Söz, Abdullah Karahisarlı kardeşimizde:

Sinema, görsel sanatlar içinde insanları hem ferdî hem de toplumsal olarak etkileyebilen bir sanattır. Sinema bu etkisini gelişen teknoloji sayesinde çoğalan ve gelişen televizyonla birleşerek ziyadesiyle arttırmıştır. 

Hayatını Ülkücü ve Türkçü düşünce sistemine bağlı olarak idame ettiren biri olarak sinemanın bu yönünden (yani insanları etkileme gücünden) ülküm için nasıl yaralanılır diye hep düşünmüşümdür. Bulduğum sonuçlar içinde birçok faydalı fikirler var ama ben ilk etapta büyük tarihçi ve ülkü adamı Hüseyin Nihâl Atsız atanın “Bozkurtların Ölümü” ve “Bozkurtlar Diriliyor” romanlarının sinema filmine çevrilmesi fikrimden bahsedeceğim. Tabii bunun gerçekleşmesini isteyen ve dimağından bu düşünceyi geçirmiş birçok ülküdaşımın olduğunu da bilmekteyim. 

Malûm, romanlar; Göktürkler"in türlü Çin hilelerine kanarak esarete düşmesi ve büyük Türk kahramanı Kür Şad"la kırk çerisinin milyonluk Çin sarayını basarak Türk budununa özgürlük yolunu açmasını konu almaktadır ve naçizane düşüncem sinema sanatı için maden niteliği taşımaktadır.

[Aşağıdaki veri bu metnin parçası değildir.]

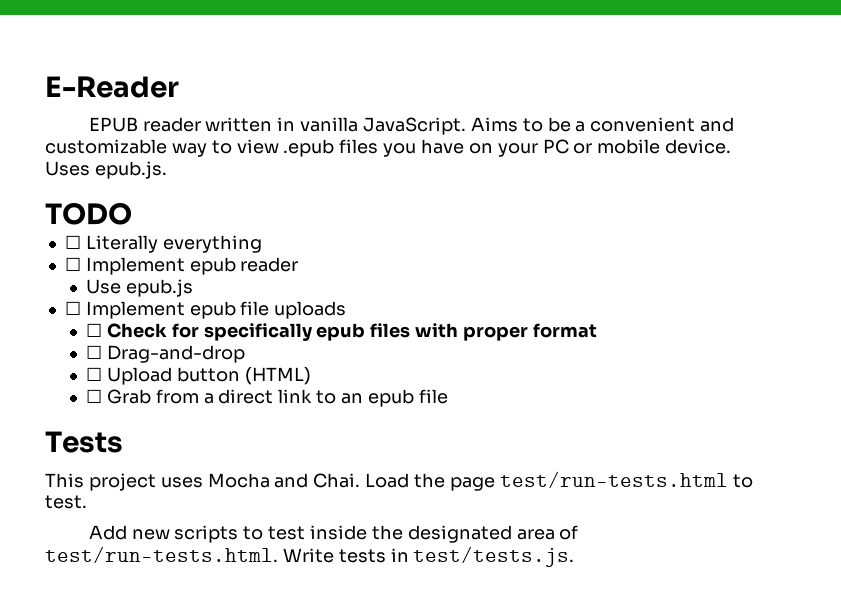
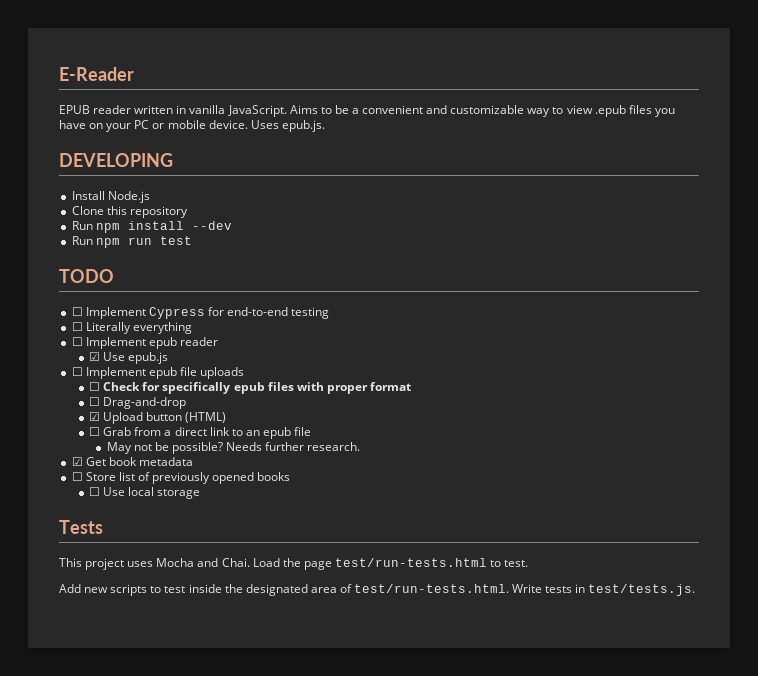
[45,202,132,225] TODO -> [59,153,173,167] [71,191,150,203] [71,206,188,218] [71,221,232,233] [71,236,192,248] [59,269,114,283] [71,307,330,319] DEVELOPING // Install Node.js // Clone this repository // Run npm install --dev // Run npm run test // TODO // ☐ Implement Cypress for end-to-end testing
(299, 264) none -> [89,352,101,361] ☑
[85,367,102,381] ☐ -> [89,412,101,421] ☑
(448, 396) none -> [106,442,361,454] [71,457,193,466] [71,472,291,484] [89,487,201,499] // May not be possible? Needs further research. // ☑ Get book metadata // ☐ Store list of previously opened books // ☐ Use local storage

Göktürkler çağına ziyadesiyle vâkıf olan Atsız Ata"nın bu tarihi romanları birçok vatan evladına o çağı öğretmiş, kalp ve dimağlarında Türklük ateşini yakmıştır. Şahsen Göktürkler çağının inceliklerini; büyük kahramanımız Kür Şad"ı, Çuluk Kağan"ın evdeşi İçing Katun"u ve çaşıtlığını, İşbara Alp"ı ve kızı Almıla"yı, Çin çaşıtı Şen-king"i, Kıraç Ata"yı, ilk şairimiz Çuçu"yu, Kara Ozan"ı, Onbaşı Yamtar"ı, İlteriş Kutluk Kağan"ı, Ay Hanım"ı ve onu delice seven Deli Ersegün ve Kür Şad"ın oğlu Urungu"yu ilk müverrihimiz Bilge Tonyukuk"u, Türkler ve Çinliler"in Çin Seddi"nde olan savaşlarını, kımızı ve yararlarını, Türk budununun Çin esaretine girmesi ve Kür Şad"ın ihtilâliyle yeniden özgürlüklerine kavuşmasını ve diğer bütün tarihi hadiseleri bu tarihi romanlardan öğrendim. Benim gibi birçok vatan evladı da bu romanlarda atalarının kahramanlıklarını okudu ve gurur duyup kendine güveni arttı. İşte birçok vatan evladına bu duyguları aksettiren bu romanların, bunun için etkileme gücü yüksek olan sinemaya çevrilmesini istiyoruz. Bu sayede birçok vatan evladı da kahraman atalarımızı ve yaptıkları kahramanlıkları bilecek, tarihi ve atalarıyla gurur duyup övünecek, milli ve manevi terbiyesini sağlamlaştıracaktır.

Nesillerimizin milli terbiyesi için düşündüğümüz bu fikrin akla uygunluğu su götürmez bir gerçektir. Zira bunu bizden daha önce düşünen ve tatbik eden çevreler vardır. Bu bizde niye olmasın. Birde bizim düşüncemiz halisane ve doğrudur. Başka çevrelerin yaptığı gibi ayıp örtme, yanıltma ve kandırma gibi çirkin bir sonuca çıkmamaktadır. Milli ve manevi bir dava için yapılacaktır. 

Amerikalılar gibi biz “Rambo” filmleri çekip nesillerimizi kandırmaya çalışmayacağız. Malûmunuz “Rambo” filmlerini Amerikalılar Vietnam"da yaşadıkları hezimetleri örtmek için yapmışlardır ve bunun sayesinde Amerikan gençlerinin yüzde sekseni Vietnam Savaşı"nı kazandıklarını sanmaktadırlar. “Geceyarısı Ekspresi” filmi gibi bir milleti (Türkler"i yani bizi) dünyaya cani gibi göstermeye de çalışmayacağız. Biz kendi muhteşem tarihimizi kendi nesillerimize öğretmek için bunu yapacağız.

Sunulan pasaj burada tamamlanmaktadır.